Un altro muro, quello di Berlino, ha fatto la storia del continente lo scorso secolo. Anche simbolicamente è un passo indietro la costruzione di muri?

Assolutamente, e ciò dà l’immagine di un’Europa che non sa guardare né al futuro né al presente, un continente che non comprende come queste persone sono una risorsa, un’opportunità di crescita per tutti i cittadini europei. Aspetto, questo, che Papa Francesco ha detto e non smette di ripetere, anche nell’ultima Giornata mondiale del Migrante e del Rifugiato. Francesco ci invita a costruire un nuovo ‘noi’, dove ognuno fa parte di una comunità aperta e solidale, dunque più sicura. Una prospettiva che il Centro Astalli accoglie e che risulta essere esattamente all’opposto rispetto a quella dei muri. Va detto poi che non c’è bisogno di tornare a Berlino per parlare di muri: dal 2018 si costruiscono in Europa, basti pensare ai 235 chilometri di barriera tra Bulgaria e Turchia o ai 40 tra la stessa Turchia e la Grecia. L’Europa si illude di essere sicura chiudendosi in se stessa, ma non è questa la soluzione, anzi è assolutamente impensabile. Così si muore di asfissia. Accogliere è una sfida complessa, ma la politica europea ha questo compito e questa responsabilità. 

Un’inchiesta giornalistica proprio ieri ha mostrato immagini dure al confine con la Croazia, dove le persone migranti subiscono violenze. Quanto è importante mostrare le reali condizioni di queste donne ed uomini, far vedere ai cittadini cosa significa essere respinti?

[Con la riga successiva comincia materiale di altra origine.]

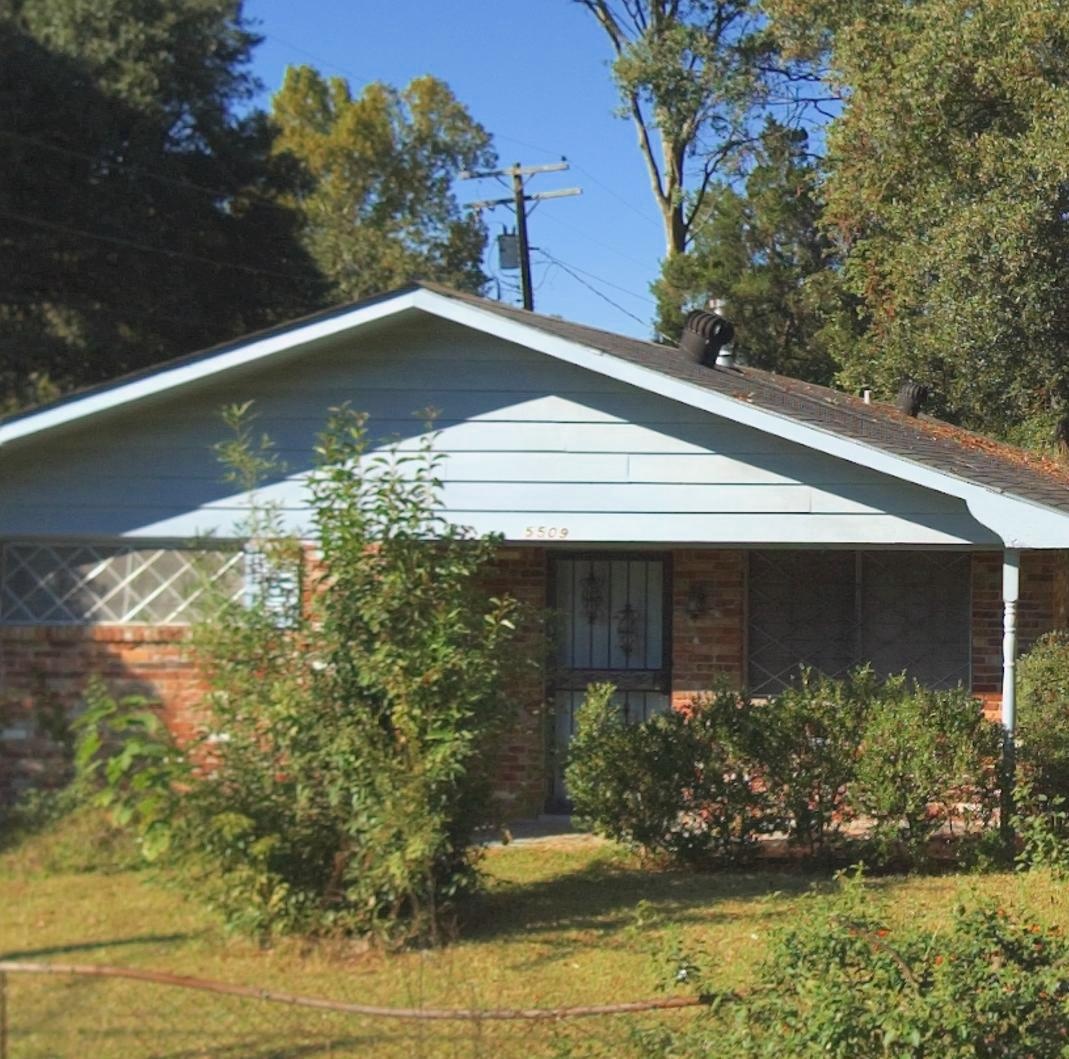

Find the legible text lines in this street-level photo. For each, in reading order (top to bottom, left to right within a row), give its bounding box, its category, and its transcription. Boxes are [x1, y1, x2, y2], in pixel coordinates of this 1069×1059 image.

L’opinione pubblica va informata in modo serio e responsabile. Quanto accade nei Balcani, denunciato ieri anche dal giornalista Nello Scavo su Avvenire, è una situazione gravissima che viola tutte le norme di diritto e di civiltà. Non è l’unica frontiera che ci preoccupa, penso ad esempio ai centri di detenzione in Libia. Le persone che arrivano al Centro Astalli sono tra le poche fortunate che ce la fanno e ci dicono che la Libia è un centro di detenzione a cielo aperto, con violenze e torture indiscriminate. Credo sia fondamentale ascoltare le loro testimonianze, anche per trasformare l’onda emotiva in responsabilità concreta di medio e lungo periodo. Da tempo noi chiediamo l’apertura di vie legali d’ingresso, oggi non c’è un modo legale per entrare in Europa. Se ci fossero queste vie, programmi d’inserimento, piani di evacuazione dalle situazioni di crisi allora avremmo una migrazione controllata, nel rispetto di queste persone e di tutti i cittadini.